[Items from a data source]

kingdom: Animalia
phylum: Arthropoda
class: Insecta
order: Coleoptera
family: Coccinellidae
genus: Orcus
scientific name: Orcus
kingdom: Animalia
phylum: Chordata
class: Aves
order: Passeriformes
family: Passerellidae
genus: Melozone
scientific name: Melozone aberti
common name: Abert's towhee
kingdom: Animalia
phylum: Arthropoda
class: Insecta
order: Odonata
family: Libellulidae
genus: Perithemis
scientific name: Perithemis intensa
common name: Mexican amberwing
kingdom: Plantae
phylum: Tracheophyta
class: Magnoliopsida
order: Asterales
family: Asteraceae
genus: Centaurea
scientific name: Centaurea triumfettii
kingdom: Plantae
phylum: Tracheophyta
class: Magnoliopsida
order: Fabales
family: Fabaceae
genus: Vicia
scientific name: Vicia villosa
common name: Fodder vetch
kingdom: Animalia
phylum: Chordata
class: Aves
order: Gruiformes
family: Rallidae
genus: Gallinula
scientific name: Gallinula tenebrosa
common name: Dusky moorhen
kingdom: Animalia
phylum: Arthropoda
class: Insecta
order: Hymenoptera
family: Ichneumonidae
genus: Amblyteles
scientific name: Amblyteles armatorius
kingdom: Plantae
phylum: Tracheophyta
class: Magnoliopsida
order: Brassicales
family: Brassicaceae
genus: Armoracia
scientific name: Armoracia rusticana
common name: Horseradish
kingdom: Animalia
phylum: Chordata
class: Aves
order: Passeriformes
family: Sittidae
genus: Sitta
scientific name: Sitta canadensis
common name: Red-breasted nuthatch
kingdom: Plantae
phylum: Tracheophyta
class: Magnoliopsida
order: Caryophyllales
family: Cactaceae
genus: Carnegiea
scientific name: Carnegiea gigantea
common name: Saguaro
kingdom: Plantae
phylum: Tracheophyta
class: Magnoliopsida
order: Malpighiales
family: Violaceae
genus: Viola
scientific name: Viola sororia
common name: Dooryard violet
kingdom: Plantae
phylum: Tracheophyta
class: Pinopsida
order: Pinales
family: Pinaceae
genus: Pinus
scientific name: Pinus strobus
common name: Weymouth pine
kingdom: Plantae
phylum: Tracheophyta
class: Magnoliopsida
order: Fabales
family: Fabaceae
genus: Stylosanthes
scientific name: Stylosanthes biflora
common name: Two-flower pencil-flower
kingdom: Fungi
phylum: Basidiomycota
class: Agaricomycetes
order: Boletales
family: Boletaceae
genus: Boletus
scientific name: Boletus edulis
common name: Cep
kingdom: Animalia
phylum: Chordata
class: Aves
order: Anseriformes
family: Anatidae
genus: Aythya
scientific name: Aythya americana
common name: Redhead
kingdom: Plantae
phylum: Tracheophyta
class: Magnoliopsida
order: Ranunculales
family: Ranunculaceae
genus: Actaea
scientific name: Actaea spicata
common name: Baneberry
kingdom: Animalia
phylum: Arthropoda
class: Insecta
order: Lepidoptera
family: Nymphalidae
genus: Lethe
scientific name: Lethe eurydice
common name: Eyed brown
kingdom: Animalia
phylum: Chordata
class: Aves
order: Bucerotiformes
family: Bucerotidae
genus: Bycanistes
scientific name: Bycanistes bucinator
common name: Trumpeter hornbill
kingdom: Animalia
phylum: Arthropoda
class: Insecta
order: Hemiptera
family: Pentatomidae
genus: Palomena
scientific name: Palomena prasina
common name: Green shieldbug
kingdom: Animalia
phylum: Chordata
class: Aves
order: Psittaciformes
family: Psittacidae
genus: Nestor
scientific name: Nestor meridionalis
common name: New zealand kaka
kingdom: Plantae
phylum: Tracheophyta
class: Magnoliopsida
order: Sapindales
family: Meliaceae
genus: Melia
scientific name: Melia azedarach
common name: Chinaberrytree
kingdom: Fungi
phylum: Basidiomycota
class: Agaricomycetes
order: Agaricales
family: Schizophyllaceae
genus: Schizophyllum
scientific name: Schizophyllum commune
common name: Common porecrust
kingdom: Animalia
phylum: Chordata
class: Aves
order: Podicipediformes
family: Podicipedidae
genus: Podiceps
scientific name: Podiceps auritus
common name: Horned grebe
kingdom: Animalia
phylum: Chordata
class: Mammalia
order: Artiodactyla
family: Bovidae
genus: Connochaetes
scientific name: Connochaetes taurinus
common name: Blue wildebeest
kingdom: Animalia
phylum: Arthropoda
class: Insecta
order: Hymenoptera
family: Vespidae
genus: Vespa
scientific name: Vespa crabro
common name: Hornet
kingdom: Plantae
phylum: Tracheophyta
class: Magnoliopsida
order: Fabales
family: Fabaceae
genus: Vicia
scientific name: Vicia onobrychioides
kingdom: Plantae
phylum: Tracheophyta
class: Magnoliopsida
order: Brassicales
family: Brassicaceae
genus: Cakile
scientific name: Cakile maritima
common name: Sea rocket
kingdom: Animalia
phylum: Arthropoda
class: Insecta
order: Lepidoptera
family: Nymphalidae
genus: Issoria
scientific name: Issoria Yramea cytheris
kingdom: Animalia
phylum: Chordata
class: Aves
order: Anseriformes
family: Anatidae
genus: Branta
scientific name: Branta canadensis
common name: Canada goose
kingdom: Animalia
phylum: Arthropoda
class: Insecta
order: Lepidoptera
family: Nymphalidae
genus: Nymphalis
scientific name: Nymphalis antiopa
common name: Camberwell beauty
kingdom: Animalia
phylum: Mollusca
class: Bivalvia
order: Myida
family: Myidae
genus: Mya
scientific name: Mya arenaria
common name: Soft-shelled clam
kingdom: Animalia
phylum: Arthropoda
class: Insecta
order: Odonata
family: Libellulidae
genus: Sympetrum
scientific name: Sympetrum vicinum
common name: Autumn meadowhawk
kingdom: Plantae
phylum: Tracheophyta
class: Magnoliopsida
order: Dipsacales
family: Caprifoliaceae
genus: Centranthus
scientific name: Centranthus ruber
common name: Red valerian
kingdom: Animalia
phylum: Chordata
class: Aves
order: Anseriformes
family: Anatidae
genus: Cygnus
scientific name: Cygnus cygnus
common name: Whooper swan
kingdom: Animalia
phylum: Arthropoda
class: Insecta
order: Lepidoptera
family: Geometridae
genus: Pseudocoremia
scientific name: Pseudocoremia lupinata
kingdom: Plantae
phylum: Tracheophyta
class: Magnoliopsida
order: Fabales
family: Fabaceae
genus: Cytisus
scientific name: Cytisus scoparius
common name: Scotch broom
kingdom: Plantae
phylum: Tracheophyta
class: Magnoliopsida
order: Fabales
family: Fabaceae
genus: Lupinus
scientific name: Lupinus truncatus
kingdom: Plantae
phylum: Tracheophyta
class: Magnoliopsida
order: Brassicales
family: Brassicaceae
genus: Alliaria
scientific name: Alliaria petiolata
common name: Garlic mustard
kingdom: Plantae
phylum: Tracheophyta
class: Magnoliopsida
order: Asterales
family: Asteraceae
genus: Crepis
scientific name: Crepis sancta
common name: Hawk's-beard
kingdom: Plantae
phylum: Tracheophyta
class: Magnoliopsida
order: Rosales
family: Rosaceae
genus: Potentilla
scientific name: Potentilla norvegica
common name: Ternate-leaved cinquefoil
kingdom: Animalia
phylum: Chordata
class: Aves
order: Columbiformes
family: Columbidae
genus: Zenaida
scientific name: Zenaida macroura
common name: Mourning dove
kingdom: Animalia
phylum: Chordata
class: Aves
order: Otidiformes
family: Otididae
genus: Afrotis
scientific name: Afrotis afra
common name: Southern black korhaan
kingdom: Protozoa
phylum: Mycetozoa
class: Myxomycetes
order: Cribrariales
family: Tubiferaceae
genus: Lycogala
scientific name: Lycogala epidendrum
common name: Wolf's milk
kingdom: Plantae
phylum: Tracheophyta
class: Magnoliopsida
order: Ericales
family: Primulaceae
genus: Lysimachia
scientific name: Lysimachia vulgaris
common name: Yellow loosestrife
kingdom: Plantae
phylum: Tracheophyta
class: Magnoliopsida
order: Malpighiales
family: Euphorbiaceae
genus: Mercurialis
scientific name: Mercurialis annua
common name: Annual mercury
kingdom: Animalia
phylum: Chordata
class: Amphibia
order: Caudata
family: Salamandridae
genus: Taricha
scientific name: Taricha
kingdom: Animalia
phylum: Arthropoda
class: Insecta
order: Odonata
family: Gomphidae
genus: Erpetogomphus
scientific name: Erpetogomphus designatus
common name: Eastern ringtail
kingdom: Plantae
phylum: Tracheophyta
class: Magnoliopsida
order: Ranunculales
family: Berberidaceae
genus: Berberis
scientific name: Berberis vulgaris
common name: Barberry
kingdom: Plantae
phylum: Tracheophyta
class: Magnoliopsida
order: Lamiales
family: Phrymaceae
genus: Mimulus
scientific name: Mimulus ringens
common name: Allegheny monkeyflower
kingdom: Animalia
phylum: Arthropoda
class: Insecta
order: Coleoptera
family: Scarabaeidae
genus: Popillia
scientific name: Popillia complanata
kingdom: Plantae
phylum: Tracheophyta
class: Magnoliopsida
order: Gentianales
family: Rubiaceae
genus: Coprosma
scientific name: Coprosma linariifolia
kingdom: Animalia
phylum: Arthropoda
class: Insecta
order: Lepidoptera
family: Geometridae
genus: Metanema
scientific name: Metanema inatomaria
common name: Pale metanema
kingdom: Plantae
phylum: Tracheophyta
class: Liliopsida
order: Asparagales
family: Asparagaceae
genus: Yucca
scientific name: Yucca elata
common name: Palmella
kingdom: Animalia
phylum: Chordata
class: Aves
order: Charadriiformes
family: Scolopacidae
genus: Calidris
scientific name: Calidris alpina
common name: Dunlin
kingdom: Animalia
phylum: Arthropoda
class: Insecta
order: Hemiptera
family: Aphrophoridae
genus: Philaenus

INSTRUCTION:
Can you copy word for word every line from the start of the records up to and including the line with "scientific name: Melozone aberti"?

RESPONSE:
kingdom: Animalia
phylum: Arthropoda
class: Insecta
order: Coleoptera
family: Coccinellidae
genus: Orcus
scientific name: Orcus
kingdom: Animalia
phylum: Chordata
class: Aves
order: Passeriformes
family: Passerellidae
genus: Melozone
scientific name: Melozone aberti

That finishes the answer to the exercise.